When the Boxer Rebellion flared up in China the USA was in an interesting transitional period. Having recently successfully concluded a war with Spain her newly won foreign possessions made her an imperial power, and at the time large numbers of American troops were attempting to subdue their Philippine possession. Initially the US government tried to avoid getting involved in China but quickly realised that military force was necessary and shipped many troops from the Philippines. This set contains regular infantry, of which there were none present during the siege of the Legations in Peking nor in Seymour’s relief force.
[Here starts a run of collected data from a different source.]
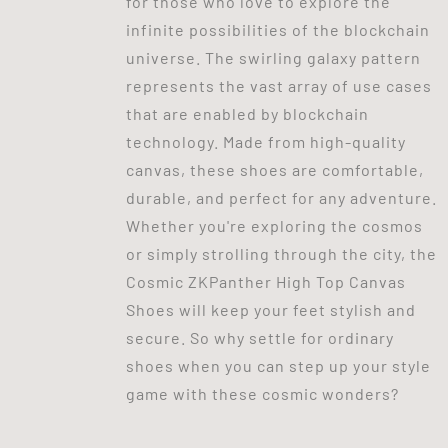
for those who love to explore the
infinite possibilities of the blockchain
universe. The swirling galaxy pattern
represents the vast array of use cases
that are enabled by blockchain
technology. Made from high-quality
canvas, these shoes are comfortable,
durable, and perfect for any adventure.
Whether you're exploring the cosmos
or simply strolling through the city, the
Cosmic ZKPanther High Top Canvas
Shoes will keep your feet stylish and
secure. So why settle for ordinary
shoes when you can step up your style
game with these cosmic wonders?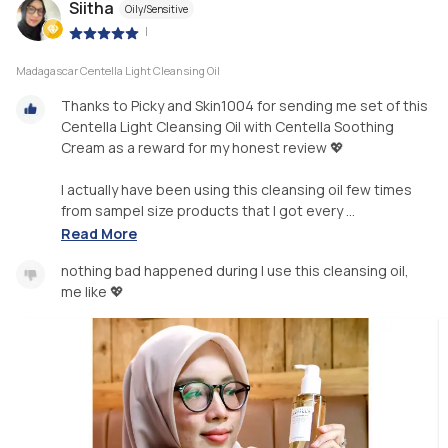
Siitha
Oily/Sensitive
|
Madagascar Centella Light Cleansing Oil
Thanks to Picky and Skin1004 for sending me set of this
Centella Light Cleansing Oil with Centella Soothing
Cream as a reward for my honest review 💖
I actually have been using this cleansing oil few times
from sampel size products that I got every ...
Read More
nothing bad happened during I use this cleansing oil,
me like 💖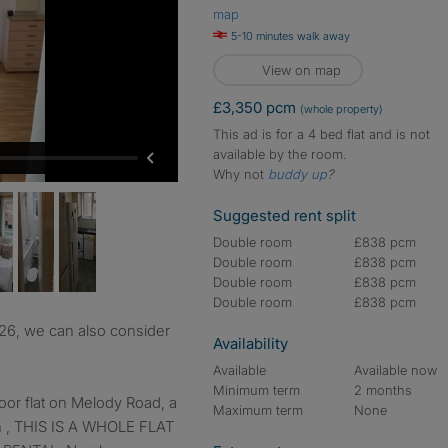
map
5-10 minutes walk away
View on map
£3,350 pcm
(whole property)
This ad is for a 4 bed flat and is not
available by the room.
Why not
buddy up
?
Suggested rent split
Double room
£838 pcm
Double room
£838 pcm
Double room
£838 pcm
Double room
£838 pcm
Availability
Available
Available now
Minimum term
2 months
loor flat on Melody Road, a
Maximum term
None
ion , THIS IS A WHOLE FLAT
However many took part in Gaselee’s relief force and in subsequent operations against the Boxers.
As for many nations this was a period when coloured uniforms were giving way to drab ones. The figures in this set all wear the M1898 khaki blouse, which is correctly done with the four pockets. Trousers are covered below the knee with leggings, and on the head is the comfortable campaign hat, again correctly moulded. All this is correct, but we were surprised to see that the men were not in shirt-sleeved order. Much of the campaign took place in the very hot and dry Chinese summer, and photos suggest shirt-sleeved order was, quite naturally, the norm. These figures do not even have a top button open, which is smart but not a great choice in our view.
Most figures have a waist belt (on which they would carry their ammunition) and a few have a canteen on a strap across the chest. All these items are correct, but the wonder is these men are so lightly equipped. Many have no canteen, one has no belt and none have a knapsack, rolled blanket, haversack or other impedimenta. A grand total of three of the poses have a scabbard for their bayonet – an item which should have been the norm. Such light order would have been possible but probably the exception rather than the rule, so we would have liked to have seen a more usual level of kit. One item some figures do have is a small pouch attached to the belt. We cannot explain this item except to say that it looks like the old percussion cap pouch, a completely obsolete item by 1900.
The poses are an unremarkable but perfectly serviceable bunch. Hand-to-hand fighting with Boxers or Imperial Chinese troops was very rare so the best pose – the man thrusting with his bayonet – is less appealing than it first seems, but the good number of firing poses is highly appropriate. On the whole these are not quite as flat as earlier RedBox output so will do well enough here.
Although the detail is not bad it is very shallow and sometimes hard to make out. For example the waist belts should have either single or double rows of cartridges, yet these are without detail here. Also straps tend to be rather random. Two figures (the first one in the first two rows) have a strap over the left shoulder but nothing at the hip, making it look like some reversed Sam Browne belt. Occasionally things get really ugly – just looking at the head of the crawling figure sends a shiver down the spine. Lastly the running figure in the last row has a large lump on his left arm/chest which defies any explanation. Flash levels are quite variable but there is certainly some trimming required here.
In summary then the choice of blouses for all these men and the unimpressive sculpting leaves much room for improvement. An average set at best.